Beach Road Langhorne Creek Fiano 2011
($25; 13.5% alcohol; screw cap; tasted September and December 2011; 91 points)
From
the same brave Elliot Family Langhorne Creek vineyard that produced the
Beach Road Fiano, this variety, too, comes from Campania, which amuses me enormously when I consider the French never complain about a whole slab of Italy having the same name as Champagne. “This
was our fourth harvest,” winemaker Briony Hoare explained across her
glass, discussing the notoriopusly wet and mouldy year. “It had
hardly any disease at all. We’d let it have a big shady canopy, which
could have been trouble, keeping the breeze from drying the bunches, but
they’re naturally big and open and took that shocking weather really
well.” The
wine smells like iceberg roses, and ripe juicy pears; the Bosc or
Conference varieties.
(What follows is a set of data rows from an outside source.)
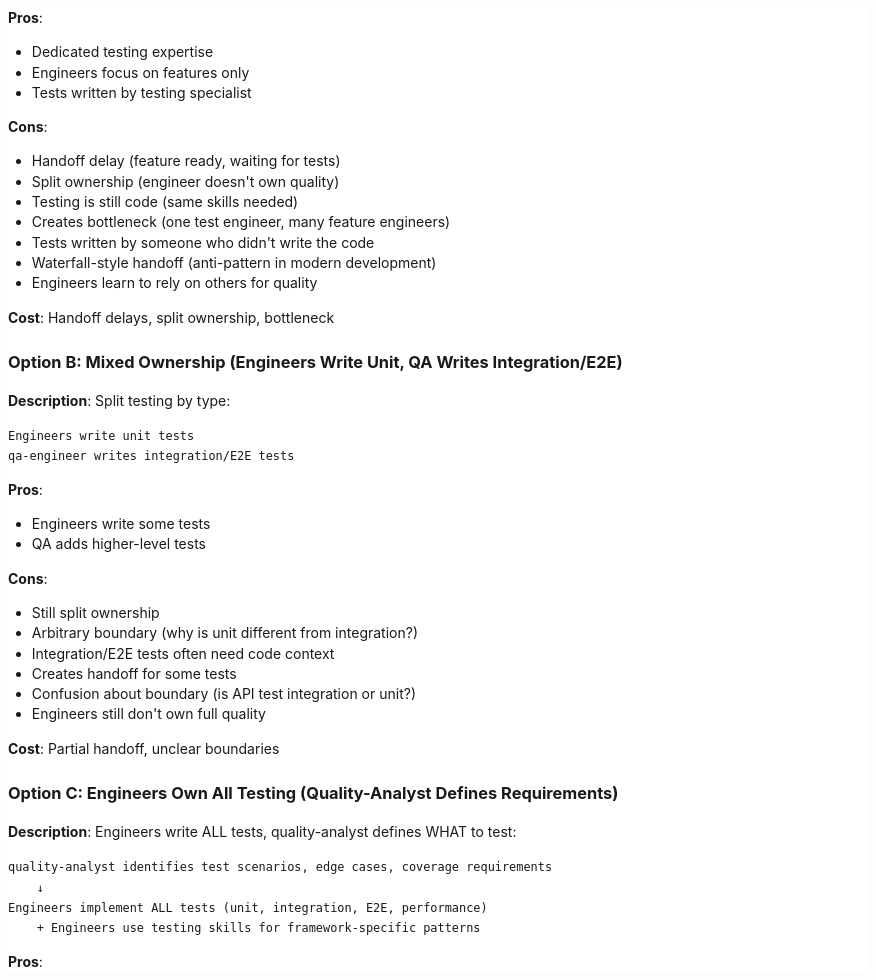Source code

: **Pros**:

- Dedicated testing expertise
- Engineers focus on features only
- Tests written by testing specialist

**Cons**:

- Handoff delay (feature ready, waiting for tests)
- Split ownership (engineer doesn't own quality)
- Testing is still code (same skills needed)
- Creates bottleneck (one test engineer, many feature engineers)
- Tests written by someone who didn't write the code
- Waterfall-style handoff (anti-pattern in modern development)
- Engineers learn to rely on others for quality

**Cost**: Handoff delays, split ownership, bottleneck

### Option B: Mixed Ownership (Engineers Write Unit, QA Writes Integration/E2E)

**Description**: Split testing by type:

```text
Engineers write unit tests
qa-engineer writes integration/E2E tests
```

**Pros**:

- Engineers write some tests
- QA adds higher-level tests

**Cons**:

- Still split ownership
- Arbitrary boundary (why is unit different from integration?)
- Integration/E2E tests often need code context
- Creates handoff for some tests
- Confusion about boundary (is API test integration or unit?)
- Engineers still don't own full quality

**Cost**: Partial handoff, unclear boundaries

### Option C: Engineers Own All Testing (Quality-Analyst Defines Requirements)

**Description**: Engineers write ALL tests, quality-analyst defines WHAT to test:

```text
quality-analyst identifies test scenarios, edge cases, coverage requirements
    ↓
Engineers implement ALL tests (unit, integration, E2E, performance)
    + Engineers use testing skills for framework-specific patterns
```

**Pros**:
It smells like it’s gonna be viscous: all heady
and syrupy ... I suspected it must be naturally high in glycerols. And
it is syrupy, in the coolest, most comforting manner. Briony trapped it
in a sealed container on fine lees and it has that full creamy
fluffiness about it. As it has not much in the way of sharp acidity,
I’d drink it with contrasting, high acid food, like tomato sauces with
plenty of garlic (with spirali pasta) or green olives (with tomato and
veal, or osso bucco). This is the wine you have when you need a pat.